For the study, Flores and colleagues looked at the prevalence and type of complications related to substance use disorders in patients arriving at emergency radiology. The study group included 1,031 patients imaged from 2005 to 2016 for substance use-related complications. Of all the patients, 66 percent were men, 78 percent were white and the mean age was 36 years.
The results showed a high prevalence of complications among the patients, including symptoms related to injections, respiratory issues and back pain.
“Complications were most frequently related to skin and soft tissue infections caused by the use of non-sterile needles,” Flores said. “In some cases, we found septic emboli in the lung or brain. As these patients start having to access larger veins, they become more prone to these types of infections.”
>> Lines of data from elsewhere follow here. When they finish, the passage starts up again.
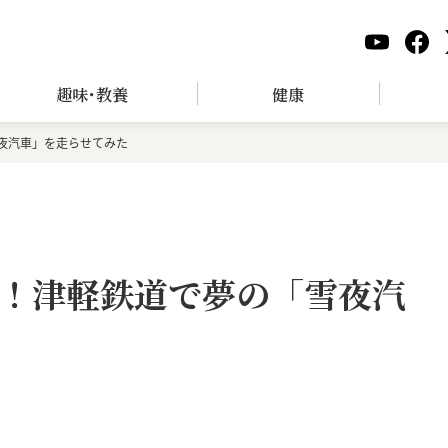
趣味･教養
健康
夜汽車」を走らせてみた
！津軽鉄道で夢の「雪夜汽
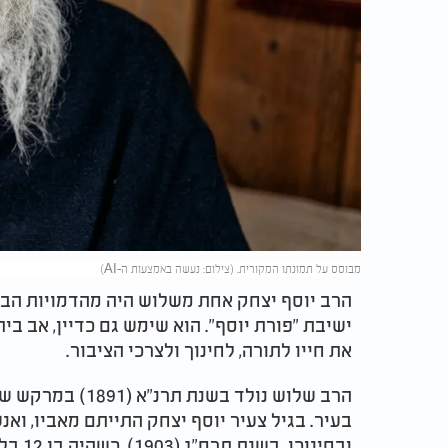
מבוסס על תמונתו המקורית. (צילום: נעשה באמצעות ה-AI)
הרב יוסף יצחק אחת משלוש היה מהדמויות הבו
ישיבת "פורת יוסף". הוא שימש גם כדיין, אב ב
את חייו לתורה, לחינוך ולצרכי הציבור.
הרב שלוש נולד בשנ
בעיר. בגיל צעיר יוסף יצחק התייתם מאביו, וא
ובחינו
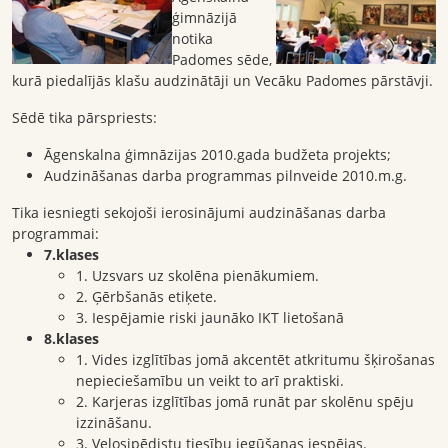
ģimnāzijā
notika
Padomes sēde,
kurā piedalījās klašu audzinātāji un Vecāku Padomes pārstāvji.
Sēdē tika pārspriests:
Āgenskalna ģimnāzijas 2010.gada budžeta projekts;
Audzināšanas darba programmas pilnveide 2010.m.g.
Tika iesniegti sekojoši ierosinājumi audzināšanas darba
programmai:
7.klases
1. Uzsvars uz skolēna pienākumiem.
2. Ģērbšanās etiķete.
3. Iespējamie riski jaunāko IKT lietošanā
8.klases
1. Vides izglītības jomā akcentēt atkritumu šķirošanas
nepieciešamību un veikt to arī praktiski.
2. Karjeras izglītības jomā runāt par skolēnu spēju
izzināšanu.
3. Velosipēdistu tiesību iegūšanas iespējas.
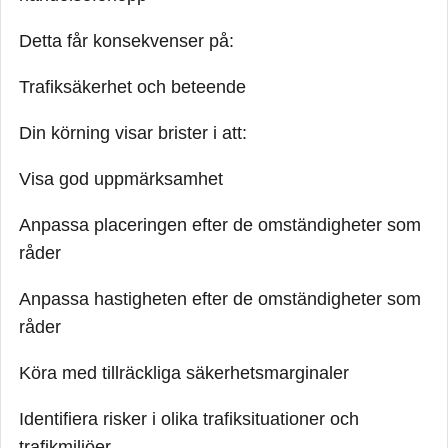
Detta får konsekvenser på:
Trafiksäkerhet och beteende
Din körning visar brister i att:
Visa god uppmärksamhet
Anpassa placeringen efter de omständigheter som
råder
Anpassa hastigheten efter de omständigheter som
råder
Köra med tillräckliga säkerhetsmarginaler
Identifiera risker i olika trafiksituationer och
trafikmiljöer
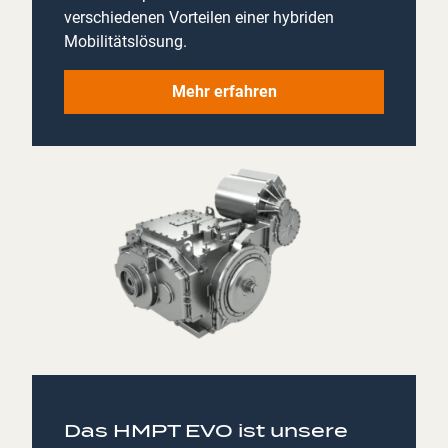
verschiedenen Vorteilen einer hybriden
Mobilitätslösung.
Mehr erfahren
Das HMPT EVO ist unsere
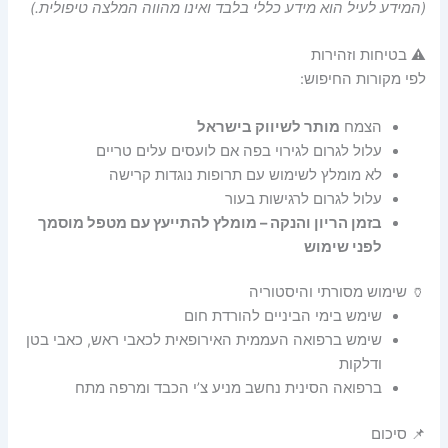
(המידע לעיל הוא מידע כללי בלבד ואינו מהווה המלצה טיפולית.)
⚠️ בטיחות וזהירות
לפי מקורות החיפוש:
הצמח
מותר לשיווק בישראל
עלול לגרום לגירוי בפה אם לועסים עלים טריים
לא מומלץ לשימוש עם תרופות נוגדות קרישה
עלול לגרום לרגישות בעור
בזמן הריון והנקה – מומלץ להתייעץ עם מטפל מוסמך
לפני שימוש
🏺 שימוש מסורתי והיסטוריה
שימש בימי הביניים להורדת חום
שימש ברפואה העממית האירופאית לכאבי ראש, כאבי בטן
ודלקות
ברפואה הסינית נחשב מניע צ’י הכבד ומרפה מתח
📌 סיכום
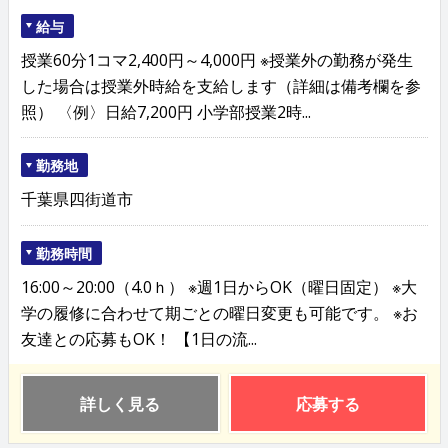
給与
授業60分1コマ2,400円～4,000円 ※授業外の勤務が発生
した場合は授業外時給を支給します（詳細は備考欄を参
照） 〈例〉日給7,200円 小学部授業2時...
勤務地
千葉県四街道市
勤務時間
16:00～20:00（4.0ｈ） ※週1日からOK（曜日固定） ※大
学の履修に合わせて期ごとの曜日変更も可能です。 ※お
友達との応募もOK！ 【1日の流...
詳しく見る
応募する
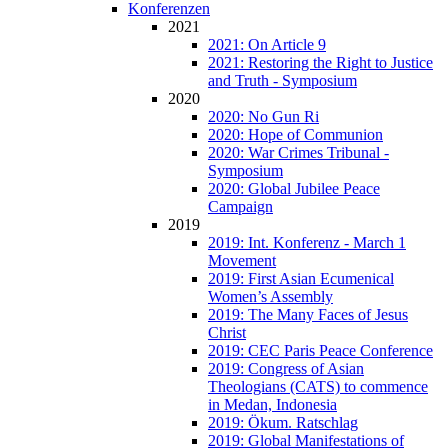
Konferenzen
2021
2021: On Article 9
2021: Restoring the Right to Justice
and Truth - Symposium
2020
2020: No Gun Ri
2020: Hope of Communion
2020: War Crimes Tribunal -
Symposium
2020: Global Jubilee Peace
Campaign
2019
2019: Int. Konferenz - March 1
Movement
2019: First Asian Ecumenical
Women’s Assembly
2019: The Many Faces of Jesus
Christ
2019: CEC Paris Peace Conference
2019: Congress of Asian
Theologians (CATS) to commence
in Medan, Indonesia
2019: Ökum. Ratschlag
2019: Global Manifestations of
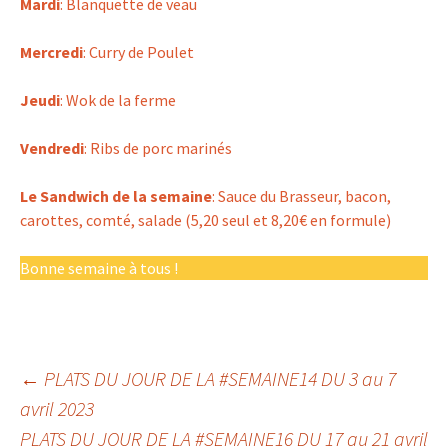
Mardi
: Blanquette de veau
Mercredi
: Curry de Poulet
Jeudi
: Wok de la ferme
Vendredi
: Ribs de porc marinés
Le Sandwich de la semaine
: Sauce du Brasseur, bacon,
carottes, comté, salade (5,20 seul et 8,20€ en formule)
Bonne semaine à tous !
Navigation
←
PLATS DU JOUR DE LA #SEMAINE14 DU 3 au 7
avril 2023
PLATS DU JOUR DE LA #SEMAINE16 DU 17 au 21 avril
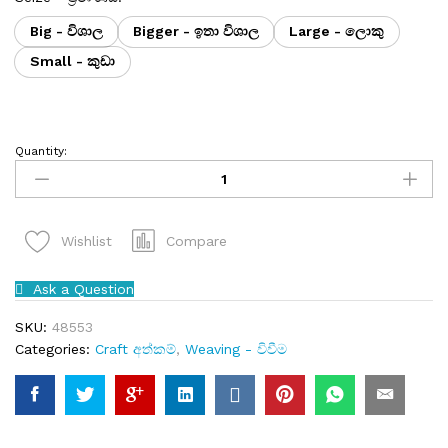
Big - විශාල
Bigger - ඉතා විශාල
Large - ලොකු
Small - කුඩා
Quantity:
Compare
Wishlist
Ask a Question
SKU:
48553
Categories:
Craft අත්කම්
,
Weaving - විවීම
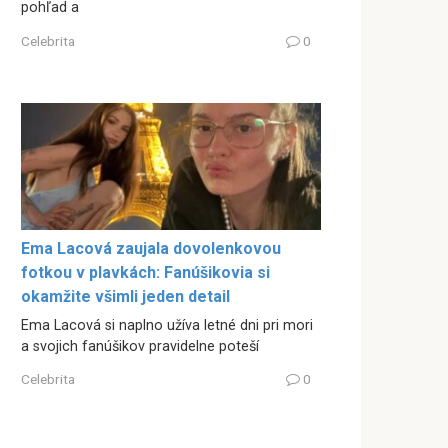
pohľad a
Celebrita
0
Ema Lacová zaujala dovolenkovou
fotkou v plavkách: Fanúšikovia si
okamžite všimli jeden detail
Ema Lacová si naplno užíva letné dni pri mori
a svojich fanúšikov pravidelne poteší
Celebrita
0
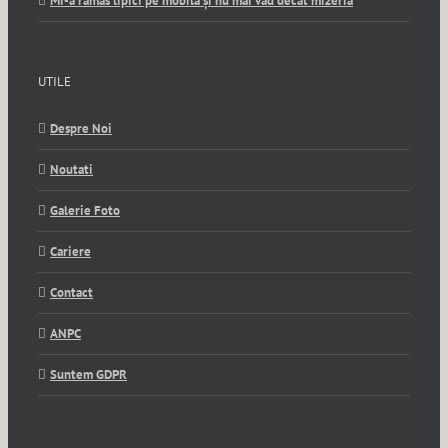
Mi-a rămas lipici pe mobilă și nu mai văd decât mizeria
UTILE
Despre Noi
Noutati
Galerie Foto
Cariere
Contact
ANPC
Suntem GDPR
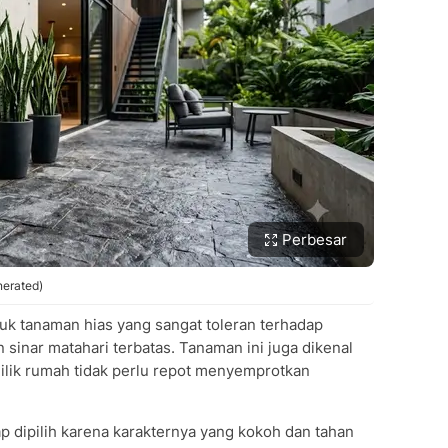
Perbesar
nerated)
uk tanaman hias yang sangat toleran terhadap
sinar matahari terbatas. Tanaman ini juga dikenal
ilik rumah tidak perlu repot menyemprotkan
p dipilih karena karakternya yang kokoh dan tahan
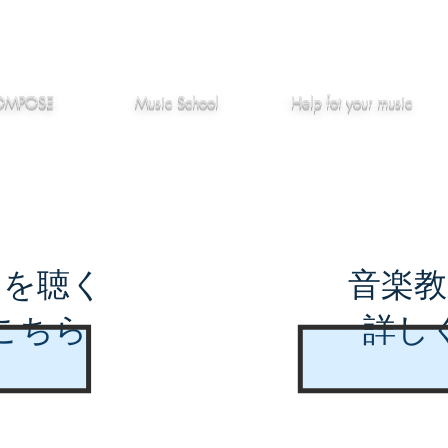
作編曲
音楽教室
役立つ記事
OMPOSE
Music School
Hel
p
fot your music
曲を聴く
音楽教
こちら
詳し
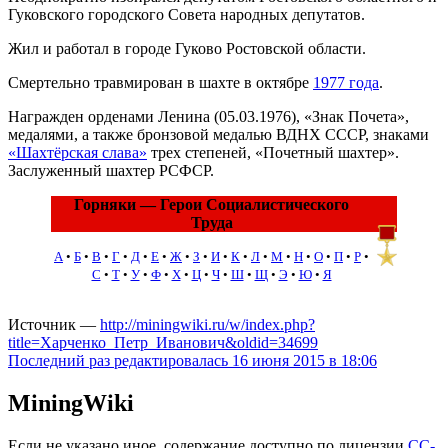
Гуковского городского Совета народных депутатов.
Жил и работал в городе Гуково Ростовской области.
Смертельно травмирован в шахте в октябре
1977 года
.
Награжден орденами Ленина (05.03.1976), «Знак Почета»,
медалями, а также бронзовой медалью ВДНХ СССР, знаками
«Шахтёрская слава»
трех степеней, «Почетный шахтер».
Заслуженный шахтер РСФСР.
Горняки — Герои Социалистического
Труда
А
•
Б
•
В
•
Г
•
Д
•
Е
•
Ж
•
З
•
И
•
К
•
Л
•
М
•
Н
•
О
•
П
•
Р
•
С
•
Т
•
У
•
Ф
•
Х
•
Ц
•
Ч
•
Ш
•
Щ
•
Э
•
Ю
•
Я
Источник —
http://miningwiki.ru/w/index.php?
title=Харченко_Петр_Иванович&oldid=34699
Последний раз редактировалась 16 июня 2015 в 18:06
MiningWiki
Если не указано иное, содержание доступно по лицензии
CC-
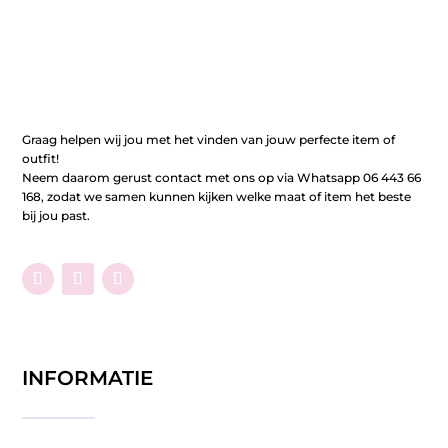
Graag helpen wij jou met het vinden van jouw perfecte item of
outfit!
Neem daarom gerust contact met ons op via Whatsapp 06 443 66
168, zodat we samen kunnen kijken welke maat of item het beste
bij jou past.
INFORMATIE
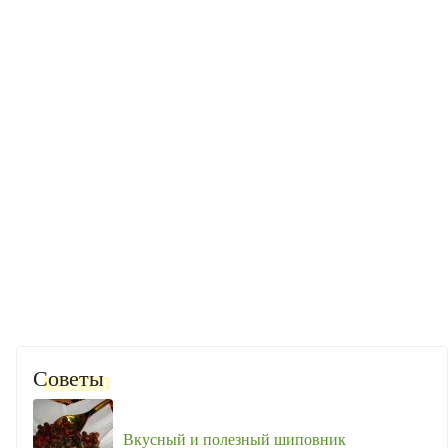
Советы
Вкусный и полезный шиповник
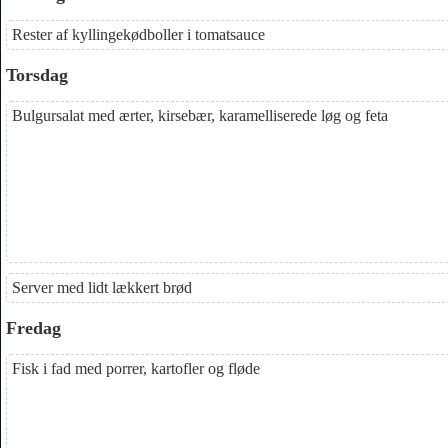
Rester af kyllingekødboller i tomatsauce
Torsdag
Bulgursalat med ærter, kirsebær, karamelliserede løg og feta
Server med lidt lækkert brød
Fredag
Fisk i fad med porrer, kartofler og fløde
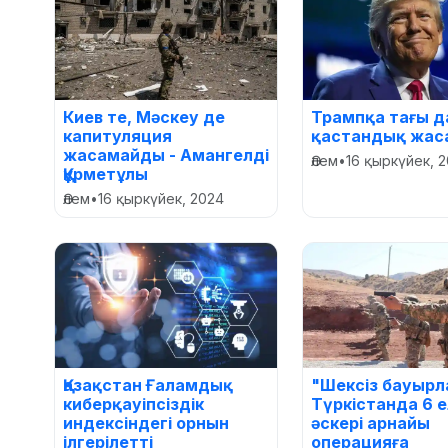
Киев те, Мәскеу де
Трампқа тағы д
капитуляция
қастандық жас
жасамайды - Амангелді
Әлем
•
16 қыркүйек, 
Құрметұлы
Әлем
•
16 қыркүйек, 2024
Қазақстан Ғаламдық
"Шексіз бауырл
киберқауіпсіздік
Түркістанда 6 е
индексіндегі орнын
әскері арнайы
ілгерілетті
операцияға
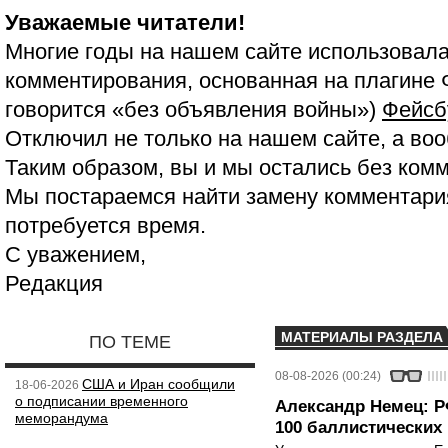
Уважаемые читатели!
Многие годы на нашем сайте использовала
комментирования, основанная на плагине 
говорится «без объявления войны»)
Фейсб
Отключил не только на нашем сайте, а воо
Таким образом, вы и мы остались без ком
Мы постараемся найти замену комментария
потребуется время.
С уважением,
Редакция
МАТЕРИАЛЫ РАЗДЕЛА
ПО ТЕМЕ
08-08-2026 (00:24)
США и Иран сообщили
18-06-2026
о подписании временного
Александр Немец: Р
меморандума
100 баллистических 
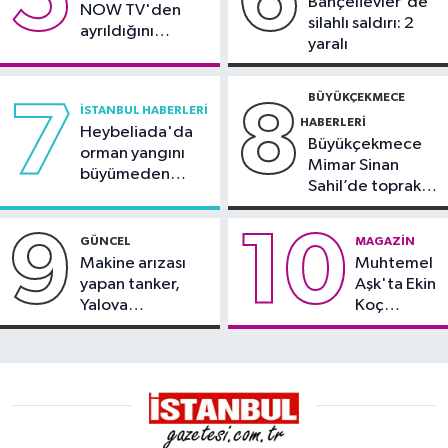
5
6
Bahçelievler'de
NOW TV'den
silahlı saldırı: 2
ayrıldığını
yaralı
duyurdu
BÜYÜKÇEKMECE
7
8
İSTANBUL HABERLERI
HABERLERI
Heybeliada'da
Büyükçekmece
orman yangını
Mimar Sinan
büyümeden
Sahil’de toprak
söndürüldü
kayması
9
10
GÜNCEL
MAGAZIN
Makine arızası
Muhtemel
yapan tanker,
Aşk'ta Ekin
Yalova
Koç
Demirleme
damgası
Sahası'na alındı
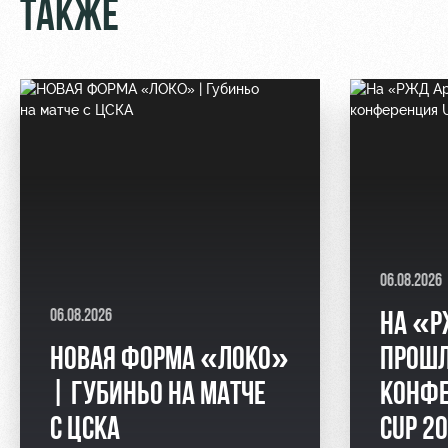
ТАКЖЕ
06.08.2026
06.08.2026
НА «Р
НОВАЯ ФОРМА «ЛОКО»
ПРОШЛ
| ГУБИНЬО НА МАТЧЕ
КОНФЕ
С ЦСКА
CUP 2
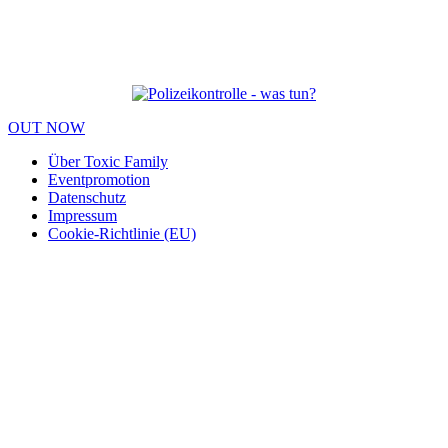
OUT NOW
Über Toxic Family
Eventpromotion
Datenschutz
Impressum
Cookie-Richtlinie (EU)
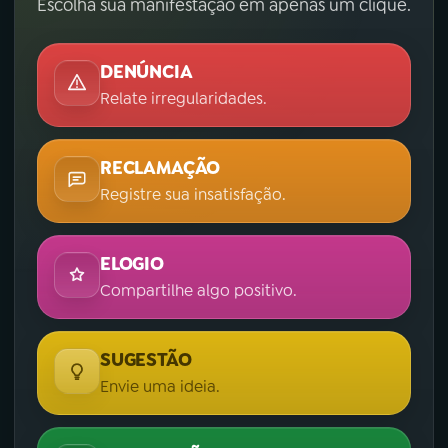
Escolha sua manifestação em apenas um clique.
DENÚNCIA
Relate irregularidades.
RECLAMAÇÃO
Registre sua insatisfação.
ELOGIO
Compartilhe algo positivo.
SUGESTÃO
Envie uma ideia.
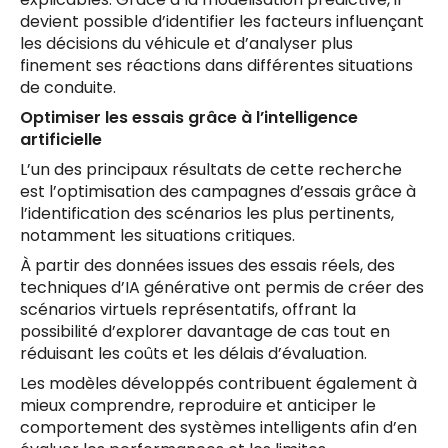
devient possible d’identifier les facteurs influençant
les décisions du véhicule et d’analyser plus
finement ses réactions dans différentes situations
de conduite.
Optimiser les essais grâce à l’intelligence
artificielle
L’un des principaux résultats de cette recherche
est l’optimisation des campagnes d’essais grâce à
l’identification des scénarios les plus pertinents,
notamment les situations critiques.
À partir des données issues des essais réels, des
techniques d’IA générative ont permis de créer des
scénarios virtuels représentatifs, offrant la
possibilité d’explorer davantage de cas tout en
réduisant les coûts et les délais d’évaluation.
Les modèles développés contribuent également à
mieux comprendre, reproduire et anticiper le
comportement des systèmes intelligents afin d’en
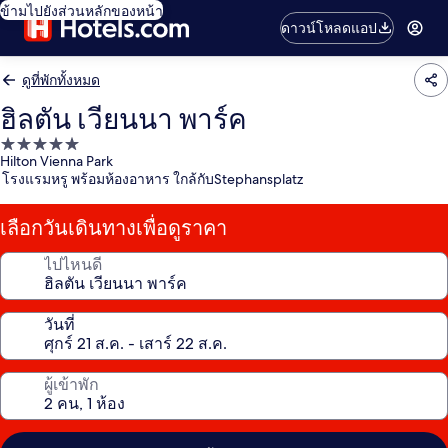
ข้ามไปยังส่วนหลักของหน้า
ดาวน์โหลดแอป
ดูที่พักทั้งหมด
ฮิลตัน เวียนนา พาร์ค
ที่พัก
Hilton Vienna Park
5.0
โรงแรมหรู พร้อมห้องอาหาร ใกล้กับStephansplatz
ดาว
เลือกวันเดินทางเพื่อดูราคา
ไปไหนดี
วันที่
ผู้เข้าพัก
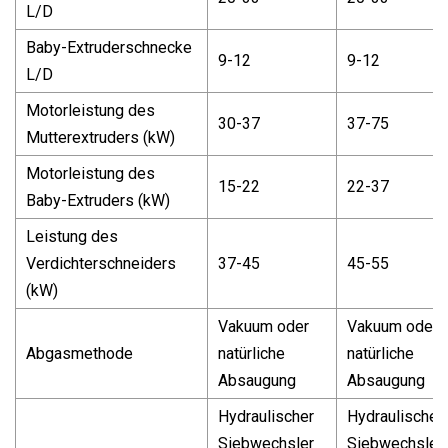
L/D
Baby-Extruderschnecke
9-12
9-12
L/D
Motorleistung des
30-37
37-75
Mutterextruders (kW)
Motorleistung des
15-22
22-37
Baby-Extruders (kW)
Leistung des
Verdichterschneiders
37-45
45-55
(kW)
Vakuum oder
Vakuum oder
Abgasmethode
natürliche
natürliche
Absaugung
Absaugung
Hydraulischer
Hydraulischer
Siebwechsler
Siebwechsler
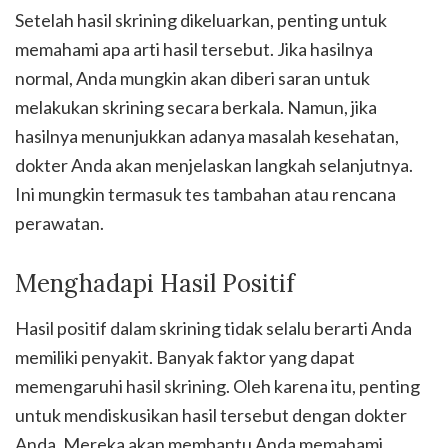
Setelah hasil skrining dikeluarkan, penting untuk
memahami apa arti hasil tersebut. Jika hasilnya
normal, Anda mungkin akan diberi saran untuk
melakukan skrining secara berkala. Namun, jika
hasilnya menunjukkan adanya masalah kesehatan,
dokter Anda akan menjelaskan langkah selanjutnya.
Ini mungkin termasuk tes tambahan atau rencana
perawatan.
Menghadapi Hasil Positif
Hasil positif dalam skrining tidak selalu berarti Anda
memiliki penyakit. Banyak faktor yang dapat
memengaruhi hasil skrining. Oleh karena itu, penting
untuk mendiskusikan hasil tersebut dengan dokter
Anda. Mereka akan membantu Anda memahami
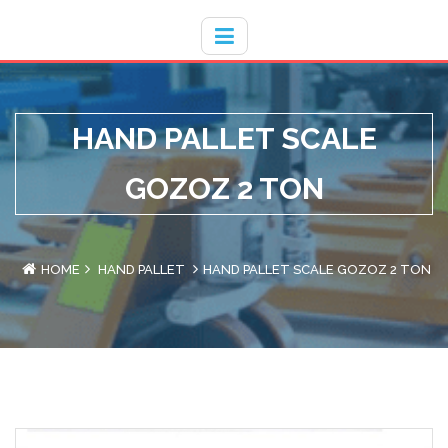
Hotline
- / 031 - 30008273
HAND PALLET SCALE
GOZOZ 2 TON
HOME
HAND PALLET
HAND PALLET SCALE GOZOZ 2 TON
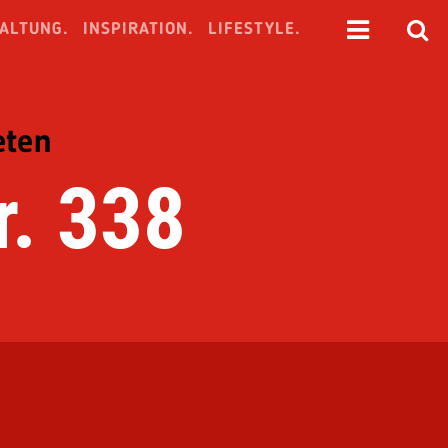
ALTUNG.
INSPIRATION.
LIFESTYLE.
eten
. 338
There were 1,673 imaging exams performed, including 779 X-rays, 544 computed tomography scans (CTs), 292 magnetic resonance imaging scans (MRIs) and 58 ultrasounds. Imaging results often provided critical information, such as when physicians changed the management plan for a patient with a substance-abuse-related lumbar spine infection after CT scans showed the involved nerves.
History of opioid prescriptions before the first imaging exam was present in 310 (30 percent) cases with a mean of 10 prescriptions per patient. History of opioid prescriptions was significantly higher in women (36 percent, 128/352), than men (27 percent, 182/679). Mean time from opioid prescription to first imaging exam was 51 months – significantly shorter in men (45 months) than women (51 months).
Overall, 121 of the 1,031 patients, or 11.7 percent, died before the end of the study period. The mortality rate was 14 percent for patients with a positive imaging diagnosis of substance-abuse-related complications – significantly higher than the 10 percent rate for patients with no such history. Five-year mortality rates were also higher in patients with prior opioid prescriptions and with imaging complications.
The prevalence of substance use disorder in patients presenting to emergency radiology provides radiologists a unique opportunity to “look beyond the reading room, and see other ways we can help,” Flores said. For instance, radiologists can encourage patients to use sterile needles, inform them about needle exchange programs and advise them to use alcohol at the injection site to avoid infections. Radiologists can also help steer patients into programs or connect them with recovery coaches, both in the hospital and community, to help them with their illness.
“Radiology is central to patient care in the emergency department setting,” Flores said. “We need to be actively advocating for these patients and giving them an opportunity to take steps into recovery.”
Co-authors are Renata R. Almeida, M.D., Mohammad Mansouri, M.D., M.P.H., Ajay K. Singh, M.D., and Michael H. Lev, M.D.